Can't compile RSA / IDEA under Windows

Werner Koch wk@gnupg.org
Wed, 6 Sep 2000 14:31:00 +0200 

On Wed, 6 Sep 2000, Michel Bouissou wrote:


> Am I right understanding your statement as meaning that making GnuPG

> compatible with the most trusted and original versions of PGP is of

> absolutely no interest to you ?


Not if this bloats the code.  If someone wants to add such a feature
to a wrapper, GnuPG already has some options to help with that.

Have a look at the current keyserver stats (pgp.net):

Version 2 keys:       17763         
Version 3 keys:      115803         
Version 4 keys:     2062301         
RSA keys:            133556         
RSA keys (sign):          8         
RSA keys (encrypt):       8         
ELGamal keys:       1032275         
DSA keys:           1029819    

So we have 10 times more DSA/ElGamal keys than old RSA keys; I don't
see any reason to add more PGP compatibility.  The old RSA keys are
usable without any restrictions in 2 weeks,  IDEA is used only to
protect the secret key (trivial to change) and as the session key in
mails.  If you keep a large pile of PGP 2 encrypted mails in an
archive you can write a script to reencrypt them with a non-patented
algorithm.


> Asking to "go fix PGP 2" is pure nonsense. Are you speaking seriously

> ?


Yes.  It is not much work to hack PGP2 to support CAST5  - however,
IMO I don't think it is worth the time.


> The way PGP 2 stores signatures may be ugly -- or may not. But one

> cannot ignore the fact that PGP 2 was there *years* before GnuPG and

> has become so largely trusted that it has become a de facto worldwide


There is no problem to verify PGP 2 created signatures.  It simply
works (if you can use RSA)


> RSA and IDEA may be encumbered with patent issues (soon to be solved

> for RSA), these issues do not make these algorithms "deprecated" nor

> "obsolete" nor less trustable than DH/DSS or CAST5.

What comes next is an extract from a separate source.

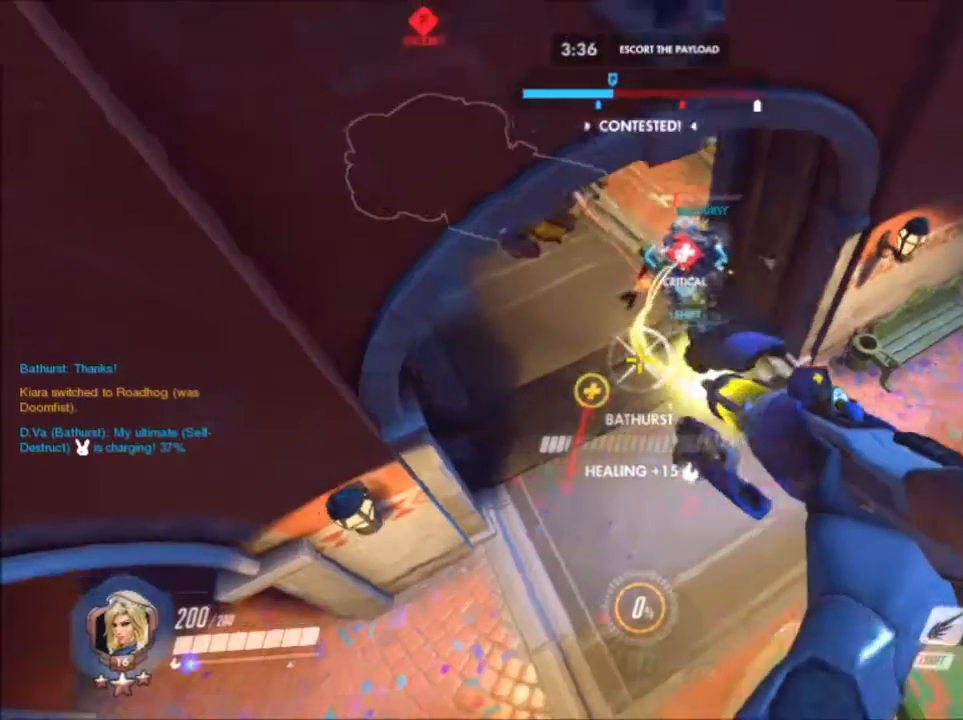
{"keys": ["a", "w"], "mouse": [], "events": [[33, "mouse_left", "up"], [100, "w", "down"], [383, "a", "down"], [483, "d", "up"]]}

> Therefore, displaying such messages is a partial choice based on

> personal opinions and not technical facts.


It is not my personal opinion but the one of the GNU project.
Please read the GPL to see why we can't distribute any software 
which uses an patented algorithm.


> It would be great if GnuPG could get rid of these little issues,

> because it would immediately make it a very serious challenger to

> PGP, and would help for its large diffusion.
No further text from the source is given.